[EXERCISE INPUT — start]

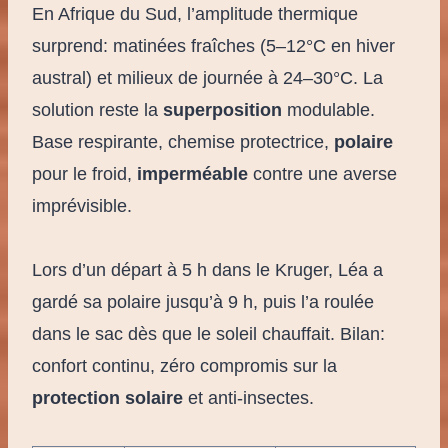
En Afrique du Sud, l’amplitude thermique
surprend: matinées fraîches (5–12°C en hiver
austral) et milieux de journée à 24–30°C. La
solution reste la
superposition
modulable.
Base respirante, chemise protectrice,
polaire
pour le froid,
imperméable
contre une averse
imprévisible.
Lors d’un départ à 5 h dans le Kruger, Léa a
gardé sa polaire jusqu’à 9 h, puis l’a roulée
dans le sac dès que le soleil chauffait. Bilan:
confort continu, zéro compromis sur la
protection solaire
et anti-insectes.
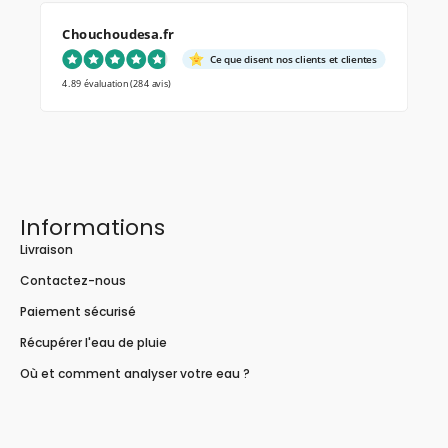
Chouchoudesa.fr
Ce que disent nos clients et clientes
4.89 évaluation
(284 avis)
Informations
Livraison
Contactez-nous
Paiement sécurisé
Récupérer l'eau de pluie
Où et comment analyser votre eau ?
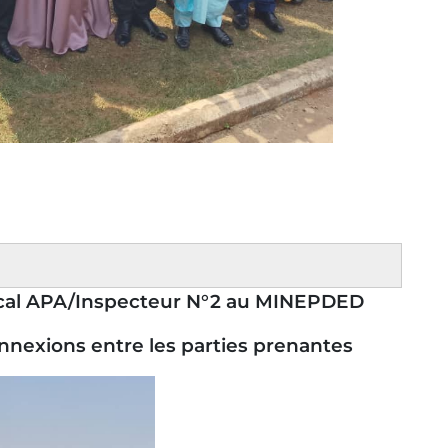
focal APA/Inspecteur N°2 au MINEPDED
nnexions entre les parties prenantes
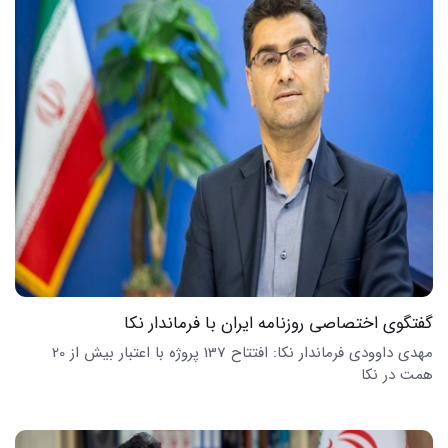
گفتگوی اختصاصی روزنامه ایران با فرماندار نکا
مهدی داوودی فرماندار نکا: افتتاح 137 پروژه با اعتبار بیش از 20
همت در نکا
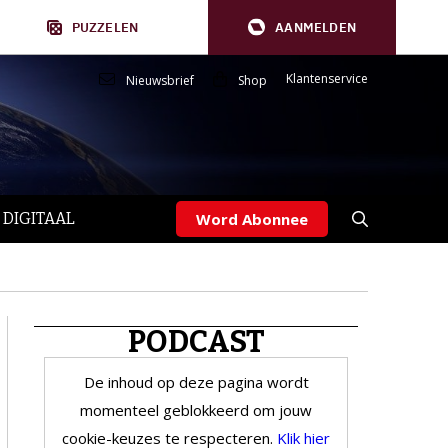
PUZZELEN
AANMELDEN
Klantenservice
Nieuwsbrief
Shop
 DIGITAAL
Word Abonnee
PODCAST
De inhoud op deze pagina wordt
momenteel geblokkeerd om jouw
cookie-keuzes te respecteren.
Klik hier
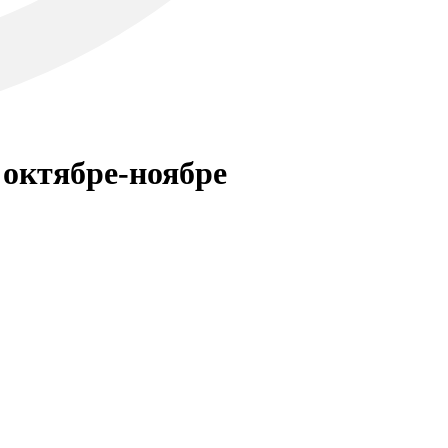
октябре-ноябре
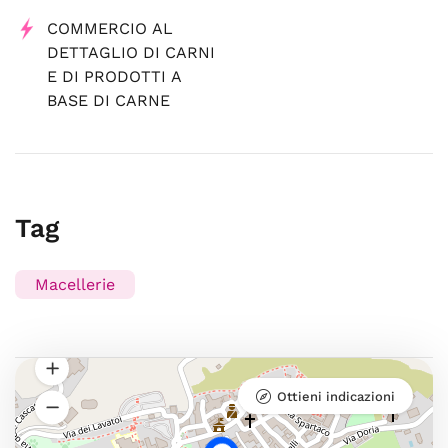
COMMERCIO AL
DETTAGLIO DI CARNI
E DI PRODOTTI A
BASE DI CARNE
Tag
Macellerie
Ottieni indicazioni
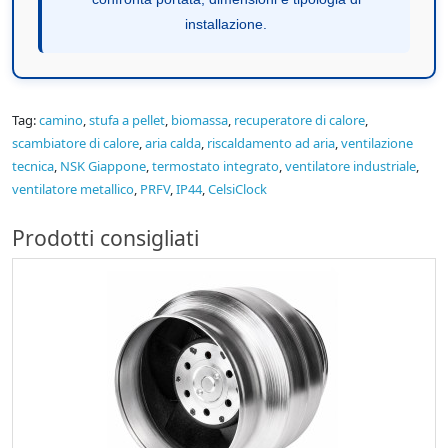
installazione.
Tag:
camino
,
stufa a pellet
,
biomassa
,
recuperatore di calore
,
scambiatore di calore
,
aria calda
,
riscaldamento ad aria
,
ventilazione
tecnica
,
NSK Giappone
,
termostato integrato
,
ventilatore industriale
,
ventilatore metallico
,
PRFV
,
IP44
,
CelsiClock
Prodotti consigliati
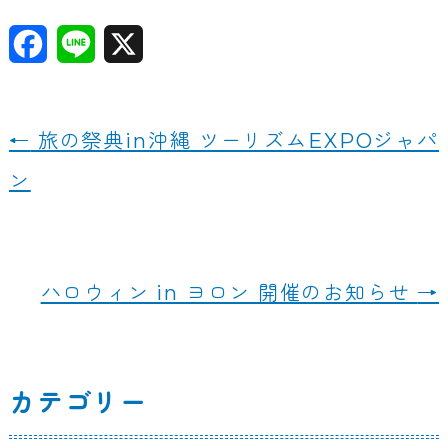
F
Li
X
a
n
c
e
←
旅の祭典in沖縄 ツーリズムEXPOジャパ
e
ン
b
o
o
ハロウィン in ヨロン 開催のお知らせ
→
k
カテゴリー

[EXERCISE INPUT — finish]
[EXERCISE INPUT — start]

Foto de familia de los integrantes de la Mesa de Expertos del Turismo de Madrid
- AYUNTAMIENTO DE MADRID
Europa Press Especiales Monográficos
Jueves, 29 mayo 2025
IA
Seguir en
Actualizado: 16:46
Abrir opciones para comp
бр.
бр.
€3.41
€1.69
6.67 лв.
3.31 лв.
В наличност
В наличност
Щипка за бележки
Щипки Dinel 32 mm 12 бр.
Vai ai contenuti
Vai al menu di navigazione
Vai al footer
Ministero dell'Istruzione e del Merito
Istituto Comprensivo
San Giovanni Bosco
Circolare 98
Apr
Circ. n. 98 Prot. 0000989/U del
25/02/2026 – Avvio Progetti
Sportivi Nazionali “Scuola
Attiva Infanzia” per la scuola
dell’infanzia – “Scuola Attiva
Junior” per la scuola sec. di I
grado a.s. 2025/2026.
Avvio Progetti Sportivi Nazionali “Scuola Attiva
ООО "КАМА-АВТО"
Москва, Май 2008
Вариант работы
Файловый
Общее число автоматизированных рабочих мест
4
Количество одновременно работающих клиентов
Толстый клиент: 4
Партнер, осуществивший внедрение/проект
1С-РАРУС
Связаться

[EXERCISE INPUT — finish]
[EXERCISE INPUT — start]

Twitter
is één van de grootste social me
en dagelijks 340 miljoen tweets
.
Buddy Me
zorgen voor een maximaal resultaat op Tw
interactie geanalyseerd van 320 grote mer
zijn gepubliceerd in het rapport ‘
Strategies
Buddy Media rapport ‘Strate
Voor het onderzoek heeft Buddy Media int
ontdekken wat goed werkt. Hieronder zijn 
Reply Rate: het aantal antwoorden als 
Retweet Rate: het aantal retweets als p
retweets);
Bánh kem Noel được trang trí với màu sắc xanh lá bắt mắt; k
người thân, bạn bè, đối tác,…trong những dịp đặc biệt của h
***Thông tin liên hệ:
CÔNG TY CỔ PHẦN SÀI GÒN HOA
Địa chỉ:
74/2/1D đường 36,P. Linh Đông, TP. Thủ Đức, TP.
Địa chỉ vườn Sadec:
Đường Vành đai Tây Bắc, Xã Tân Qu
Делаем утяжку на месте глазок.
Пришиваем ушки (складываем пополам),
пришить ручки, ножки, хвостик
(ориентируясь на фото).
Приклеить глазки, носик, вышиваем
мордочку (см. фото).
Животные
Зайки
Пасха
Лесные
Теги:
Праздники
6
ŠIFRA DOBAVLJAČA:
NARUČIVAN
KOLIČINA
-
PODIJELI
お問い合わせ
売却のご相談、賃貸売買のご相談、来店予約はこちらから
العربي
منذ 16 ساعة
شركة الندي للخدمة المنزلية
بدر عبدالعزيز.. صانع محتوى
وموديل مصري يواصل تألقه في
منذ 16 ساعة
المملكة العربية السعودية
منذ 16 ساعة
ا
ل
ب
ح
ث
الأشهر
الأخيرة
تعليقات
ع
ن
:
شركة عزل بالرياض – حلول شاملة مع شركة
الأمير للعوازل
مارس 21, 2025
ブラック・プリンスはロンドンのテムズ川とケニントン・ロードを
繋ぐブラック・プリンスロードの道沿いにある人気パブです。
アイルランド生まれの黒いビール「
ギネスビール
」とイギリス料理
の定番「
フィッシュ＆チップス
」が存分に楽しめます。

[EXERCISE INPUT — finish]

REQUEST: From the data above, copy out every line with the string "Attiva" in it.

FINAL ANSWER:
Attiva Infanzia” per la scuola
dell’infanzia – “Scuola Attiva
Avvio Progetti Sportivi Nazionali “Scuola Attiva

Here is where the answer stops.